The Heart's Seasons
Today was one of those cool early autumn mornings that you long for at the end of a long, humid summer. The air was crisp, the sky a deep cloudless blue and somewhere in the distance the geese were honking as they start preparing for their flight south.
This morning I decided to walk a path along the river that I have not dared walk in many months for the memories it holds. I was struck by the beauty of the river with a cloud of fog rising above it. The sound of the leaves as they were blown by the wind, having started their transformation to the beautiful shades of red and orange soon to come. The Goldenrods shining in their bright yellows, waving across the field.

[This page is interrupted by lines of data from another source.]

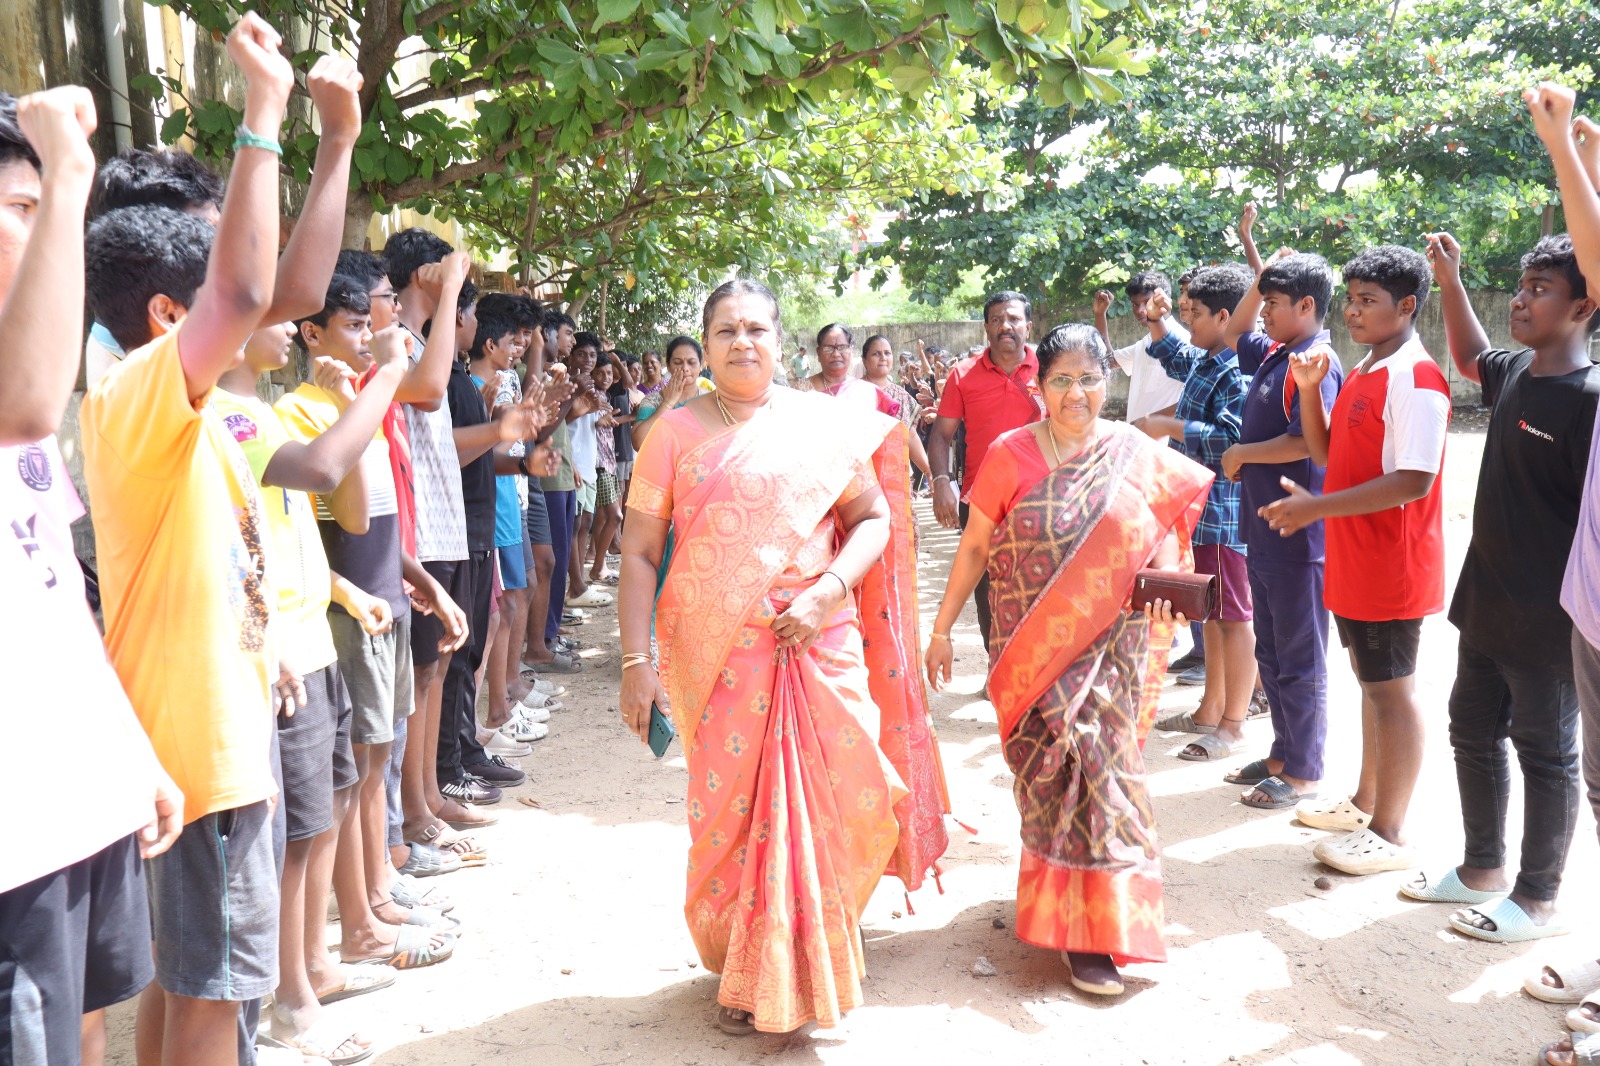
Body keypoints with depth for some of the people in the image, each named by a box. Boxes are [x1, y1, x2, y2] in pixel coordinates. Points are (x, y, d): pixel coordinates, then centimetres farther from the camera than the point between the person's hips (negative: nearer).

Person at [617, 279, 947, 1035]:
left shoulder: (826, 426, 4)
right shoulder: (675, 432, 2)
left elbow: (872, 518, 7)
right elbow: (639, 552, 1)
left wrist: (829, 591, -10)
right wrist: (636, 661, -5)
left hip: (818, 645, 1)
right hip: (715, 653, -1)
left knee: (839, 797, 0)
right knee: (731, 807, 5)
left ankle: (810, 958, 29)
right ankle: (747, 978, 28)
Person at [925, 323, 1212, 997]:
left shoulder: (1138, 456, 2)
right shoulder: (1010, 455, -2)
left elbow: (1166, 531, 9)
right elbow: (975, 546, 3)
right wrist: (943, 629, 4)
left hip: (1111, 645, 2)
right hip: (1032, 647, -1)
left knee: (1102, 759, 0)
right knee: (1058, 763, -6)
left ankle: (1085, 921, 20)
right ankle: (1080, 928, 8)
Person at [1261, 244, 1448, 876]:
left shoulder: (1416, 379, -18)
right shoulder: (1363, 373, 13)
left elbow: (1414, 481, -25)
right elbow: (1327, 453, 17)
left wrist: (1318, 507, -25)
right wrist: (1309, 391, 3)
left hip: (1392, 565, -9)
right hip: (1353, 559, 9)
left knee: (1391, 690, 0)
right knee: (1370, 680, 19)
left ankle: (1389, 835, 10)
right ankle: (1367, 800, 33)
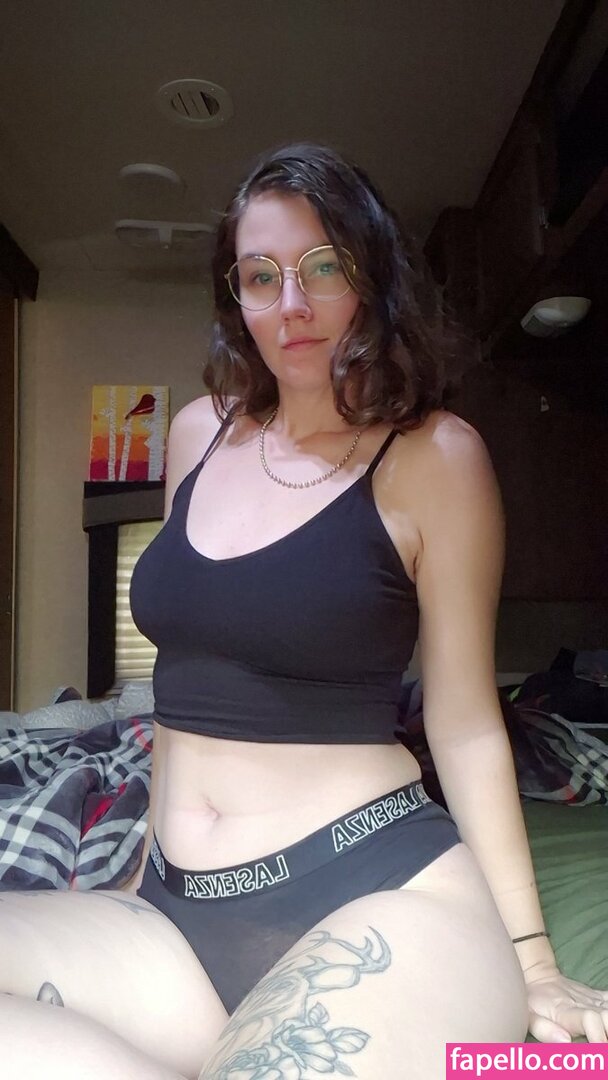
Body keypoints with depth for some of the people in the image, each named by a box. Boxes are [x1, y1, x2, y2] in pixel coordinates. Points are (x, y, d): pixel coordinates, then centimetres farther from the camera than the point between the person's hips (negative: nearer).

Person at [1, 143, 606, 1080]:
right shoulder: (201, 434, 9)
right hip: (176, 911, 5)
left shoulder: (433, 456, -6)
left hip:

It struck me in that moment that in a world filled with uncertainties we can always trust that the seasons will come and the seasons will go. Despite our best efforts to hold on to the beautiful moments and rush the painful ones along, the seasons move on their own time. Spring will turn into summer and summer will turn into fall.

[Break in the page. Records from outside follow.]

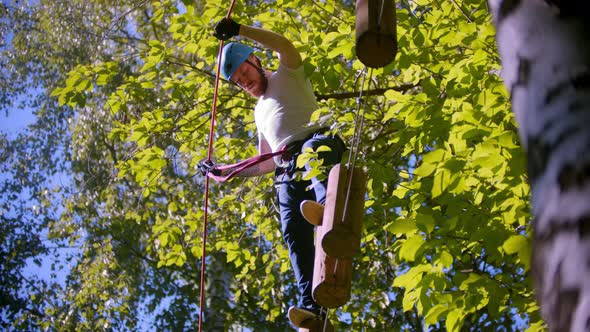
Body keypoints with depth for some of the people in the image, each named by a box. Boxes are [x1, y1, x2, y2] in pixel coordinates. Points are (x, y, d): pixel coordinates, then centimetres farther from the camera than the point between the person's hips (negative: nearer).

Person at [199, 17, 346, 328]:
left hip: (317, 142, -6)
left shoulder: (288, 75, 23)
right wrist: (224, 170, 34)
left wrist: (239, 30, -1)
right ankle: (310, 303, -34)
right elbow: (266, 163, 37)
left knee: (313, 152, -43)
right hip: (287, 171, 6)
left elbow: (285, 45, -1)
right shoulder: (260, 112, 39)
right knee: (293, 231, -18)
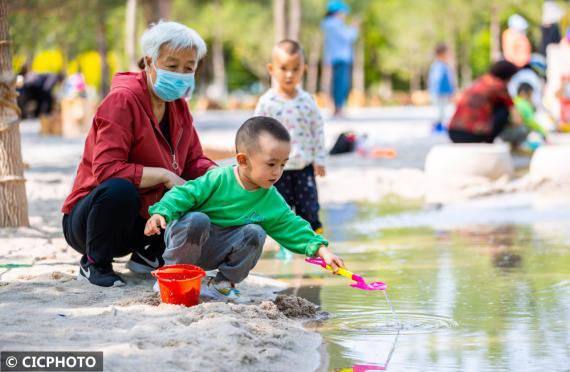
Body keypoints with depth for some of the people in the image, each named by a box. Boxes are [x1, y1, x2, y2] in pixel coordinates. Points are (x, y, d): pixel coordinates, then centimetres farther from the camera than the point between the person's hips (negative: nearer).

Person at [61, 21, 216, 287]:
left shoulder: (178, 106, 5)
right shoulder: (122, 100, -20)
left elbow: (194, 161, 7)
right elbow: (106, 169, -29)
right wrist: (165, 175, -30)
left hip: (145, 221, 7)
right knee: (120, 189, -40)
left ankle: (149, 253, 12)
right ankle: (94, 265, -13)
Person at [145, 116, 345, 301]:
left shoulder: (272, 201, -3)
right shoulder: (219, 179, -17)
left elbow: (293, 227, 0)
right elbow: (185, 195, -15)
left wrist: (322, 250, -11)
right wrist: (161, 213, -31)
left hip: (217, 253, 4)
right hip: (187, 239, -4)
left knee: (255, 233, -19)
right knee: (197, 220, -35)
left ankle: (222, 284, -3)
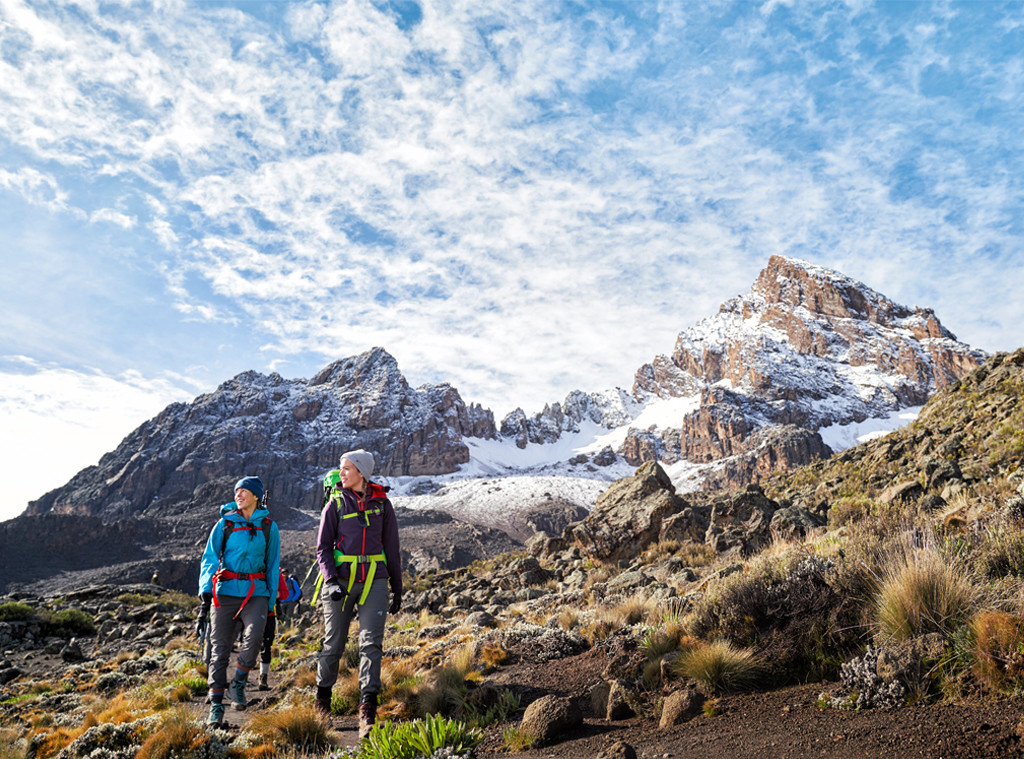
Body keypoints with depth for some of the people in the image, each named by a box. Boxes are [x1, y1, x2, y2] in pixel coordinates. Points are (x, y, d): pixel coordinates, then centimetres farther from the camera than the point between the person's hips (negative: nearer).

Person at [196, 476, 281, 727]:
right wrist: (206, 594, -8)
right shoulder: (225, 523, 6)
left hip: (256, 593, 0)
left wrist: (271, 602, 10)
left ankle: (238, 684, 0)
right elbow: (209, 558, 4)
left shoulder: (268, 527, 7)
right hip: (226, 591, 1)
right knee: (220, 647, -1)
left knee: (254, 635, -22)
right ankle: (216, 706, 9)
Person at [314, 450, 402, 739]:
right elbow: (323, 547, 1)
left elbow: (392, 548, 10)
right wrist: (331, 581, -15)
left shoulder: (381, 503, 4)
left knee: (372, 643, -9)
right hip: (341, 581, 0)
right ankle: (322, 698, 33)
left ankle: (367, 712, -7)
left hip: (374, 582, 1)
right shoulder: (336, 503, 1)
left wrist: (397, 588, 11)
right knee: (334, 644, 10)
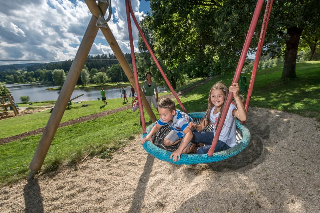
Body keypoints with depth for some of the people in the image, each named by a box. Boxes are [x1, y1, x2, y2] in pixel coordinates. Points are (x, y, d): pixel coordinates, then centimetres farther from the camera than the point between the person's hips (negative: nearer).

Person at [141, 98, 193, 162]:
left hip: (188, 131, -6)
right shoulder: (164, 118, -25)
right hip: (177, 131, 6)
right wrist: (149, 136, -23)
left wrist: (179, 150, -66)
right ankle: (180, 140, 17)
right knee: (166, 142, -4)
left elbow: (189, 134, -58)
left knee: (183, 150, -21)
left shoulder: (181, 119, -46)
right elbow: (157, 126, -7)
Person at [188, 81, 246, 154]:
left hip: (226, 143, -6)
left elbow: (243, 118, -47)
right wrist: (195, 126, -23)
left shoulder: (230, 108, -25)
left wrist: (236, 96, -57)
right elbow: (202, 126, 1)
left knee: (200, 151, -20)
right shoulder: (211, 110, -4)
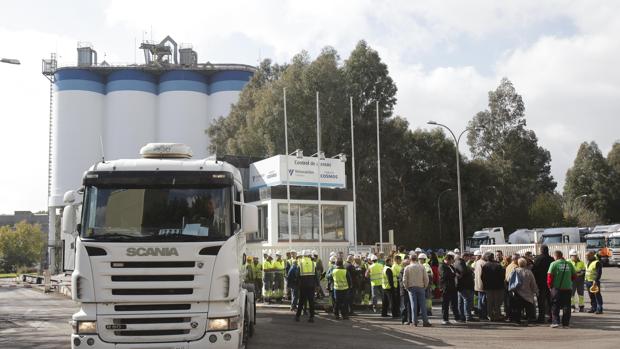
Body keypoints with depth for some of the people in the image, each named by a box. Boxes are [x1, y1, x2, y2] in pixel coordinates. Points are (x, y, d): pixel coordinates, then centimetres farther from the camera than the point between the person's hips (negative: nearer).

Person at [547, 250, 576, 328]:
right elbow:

And so it is with our heart. Our heart as well has its season. It moves on its own time with little effort on our part. It holds the seasons of beginnings and endings, of rapture and of sorrow. You learn that happiness and love enters your life for a period and then leaves. You come to understand that there is wonderful opportunity for growth in the dark hours of grief and loneliness and you learn to trust that it is all part of the heartbreaking unfolding of life on this earth. Time moves forward and one day you realize that the fibers of your body that once held on so dearly to the desolation and grief have slowly turned to joy again. That your eyes once clouded by pain can see the beauty of life again and the heart once hardened and unable to imagine joy and love opens up and says, “Yes, I am here. I am open to to share love and receive love once again”
In that moment of my heart’s release, a morning dove landed in a tree ahead of me and as it sang it’s soft, drawn out song I knew that I was whole once again.